#### Description of the task:
Of the lines below, report only those that contain "domaine".

Collected data
::::::::::

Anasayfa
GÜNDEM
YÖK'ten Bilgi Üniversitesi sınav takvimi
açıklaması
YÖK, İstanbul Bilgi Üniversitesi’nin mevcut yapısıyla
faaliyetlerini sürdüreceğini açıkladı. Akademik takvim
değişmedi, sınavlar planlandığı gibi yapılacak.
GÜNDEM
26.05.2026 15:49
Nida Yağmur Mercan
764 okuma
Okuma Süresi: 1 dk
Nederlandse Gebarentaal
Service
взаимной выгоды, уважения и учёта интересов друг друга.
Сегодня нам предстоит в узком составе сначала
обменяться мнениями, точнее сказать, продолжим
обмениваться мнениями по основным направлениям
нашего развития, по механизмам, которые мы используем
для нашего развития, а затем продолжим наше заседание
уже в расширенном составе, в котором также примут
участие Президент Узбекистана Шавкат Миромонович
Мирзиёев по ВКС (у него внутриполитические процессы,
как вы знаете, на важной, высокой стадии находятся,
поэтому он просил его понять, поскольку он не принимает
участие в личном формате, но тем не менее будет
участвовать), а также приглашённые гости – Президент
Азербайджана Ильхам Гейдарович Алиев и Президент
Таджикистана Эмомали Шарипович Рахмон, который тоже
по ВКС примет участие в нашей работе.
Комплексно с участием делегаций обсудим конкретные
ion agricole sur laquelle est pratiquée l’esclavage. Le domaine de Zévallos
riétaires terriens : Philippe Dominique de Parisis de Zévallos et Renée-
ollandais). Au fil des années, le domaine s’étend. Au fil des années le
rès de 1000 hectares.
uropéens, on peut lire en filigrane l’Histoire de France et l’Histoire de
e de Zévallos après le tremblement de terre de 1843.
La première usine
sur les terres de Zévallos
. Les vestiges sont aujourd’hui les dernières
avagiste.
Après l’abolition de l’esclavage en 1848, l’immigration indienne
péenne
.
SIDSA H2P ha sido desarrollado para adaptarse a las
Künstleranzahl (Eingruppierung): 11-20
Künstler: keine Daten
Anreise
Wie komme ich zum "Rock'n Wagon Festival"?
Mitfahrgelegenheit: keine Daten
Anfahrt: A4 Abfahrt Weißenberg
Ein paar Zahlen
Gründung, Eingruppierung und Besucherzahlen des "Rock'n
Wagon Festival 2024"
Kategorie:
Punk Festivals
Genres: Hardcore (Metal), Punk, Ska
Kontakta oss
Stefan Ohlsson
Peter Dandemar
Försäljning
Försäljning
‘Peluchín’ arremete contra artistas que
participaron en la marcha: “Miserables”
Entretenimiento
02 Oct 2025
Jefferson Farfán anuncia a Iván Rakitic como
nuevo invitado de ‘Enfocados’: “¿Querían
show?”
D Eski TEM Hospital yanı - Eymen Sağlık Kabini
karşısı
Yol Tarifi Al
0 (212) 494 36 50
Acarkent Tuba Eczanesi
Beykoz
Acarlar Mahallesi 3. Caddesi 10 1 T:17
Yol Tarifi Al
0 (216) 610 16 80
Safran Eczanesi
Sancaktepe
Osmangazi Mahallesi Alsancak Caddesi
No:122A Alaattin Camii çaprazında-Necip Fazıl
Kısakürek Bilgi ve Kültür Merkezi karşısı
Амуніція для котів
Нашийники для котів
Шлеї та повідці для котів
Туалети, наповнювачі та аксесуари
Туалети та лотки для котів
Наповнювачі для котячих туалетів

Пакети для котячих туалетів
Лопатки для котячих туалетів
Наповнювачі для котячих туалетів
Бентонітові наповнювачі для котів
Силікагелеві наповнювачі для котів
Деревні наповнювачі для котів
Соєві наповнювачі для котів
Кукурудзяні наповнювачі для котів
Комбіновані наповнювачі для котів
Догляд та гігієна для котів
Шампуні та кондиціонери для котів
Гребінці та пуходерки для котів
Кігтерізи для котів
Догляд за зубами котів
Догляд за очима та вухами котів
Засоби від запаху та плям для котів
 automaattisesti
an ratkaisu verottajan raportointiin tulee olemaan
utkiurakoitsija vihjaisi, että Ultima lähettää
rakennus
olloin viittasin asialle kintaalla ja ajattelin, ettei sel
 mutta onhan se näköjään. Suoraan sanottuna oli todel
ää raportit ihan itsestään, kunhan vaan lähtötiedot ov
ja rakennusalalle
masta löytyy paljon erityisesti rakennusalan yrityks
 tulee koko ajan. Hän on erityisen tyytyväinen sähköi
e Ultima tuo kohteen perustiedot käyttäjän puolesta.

::::::::::

#### Solution below:
ion agricole sur laquelle est pratiquée l’esclavage. Le domaine de Zévallos
ollandais). Au fil des années, le domaine s’étend. Au fil des années le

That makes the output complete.